Итак, придя к Владимиру Ильичу в кабинет, не помню уж точно какого числа, но, во всяком случае, в сезон 1918-19 годов, я сказал ему, что полагаю применить все усилия для того, чтобы сохранить все лучшие театры страны. К этому я прибавил: «Пока, конечно, репертуар их стар, но от всякой грязи мы его тотчас же почистим. Публика, и притом именно пролетарская, ходит туда охотно. Как эта публика, так и само время заставят даже самые консервативные театры постепенно измениться. Думаю, что это изменение произойдет относительно скоро. Вносить здесь прямую ломку я считаю опасным: у нас в этой области ничего взамен еще нет. И то новое, что будет расти, пожалуй, потеряет культурную нить. Ведь нельзя же, считаясь с тем, что музыка недалекого будущего после победы революции сделается пролетарской и социалистической, — ведь нельзя же полагать, что можно закрыть консерватории и музыкальные училища и сжечь старые „феодально-буржуазные“ инструменты и ноты».

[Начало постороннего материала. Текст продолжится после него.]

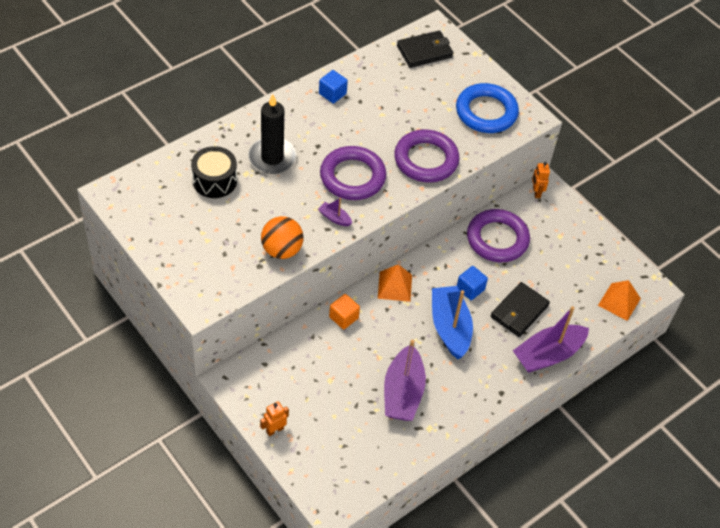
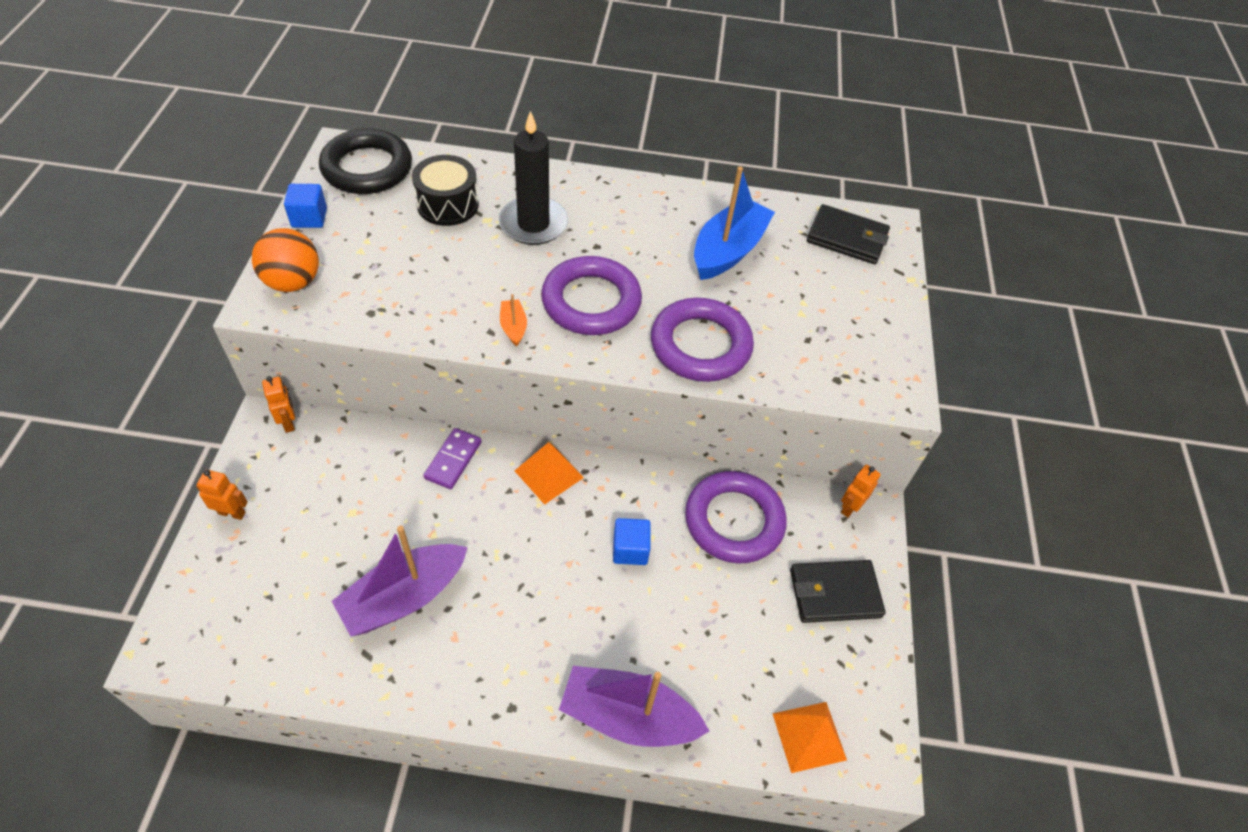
camera: 45 degrees right, 0 degrees up
orange ball [261,216,304,259] -> orange ball moved to [252,228,319,292]
purple boat [318,198,352,226] -> orange boat [500,294,527,346]
blue cube [319,70,348,103] -> blue cube moved to [284,184,327,228]
orange cube [329,294,360,330] -> purple domino [423,428,482,489]
blue boat [432,286,473,359] -> blue boat moved to [694,166,775,280]
blue ring [456,83,519,133] -> none
black wallet [491,282,550,337] -> black wallet moved to [790,560,886,623]
none -> orange robot [262,376,295,433]
none -> black ring [319,128,412,194]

Владимир Ильич внимательно выслушал меня и ответил, чтобы я держался именно этой линии, только не забывал бы поддерживать и то новое, что родится под влиянием революции. Пусть это будет сначала слабо: тут нельзя применять одни эстетические суждения, иначе старое, более зрелое искусство затормозит развитие нового, а само хоть и будет изменяться, но тем более медленно, чем меньше его будет пришпоривать конкуренция молодых явлений.

Я поспешил уверить Владимира Ильича, что всячески буду избегать подобной ошибки. «Только нельзя допустить, — сказал я, — чтобы психопаты и шарлатаны, которые сейчас в довольно большом числе стараются привязаться к нашему пароходу, стали бы нашими же силами играть неподобающую им и вредную для нас роль».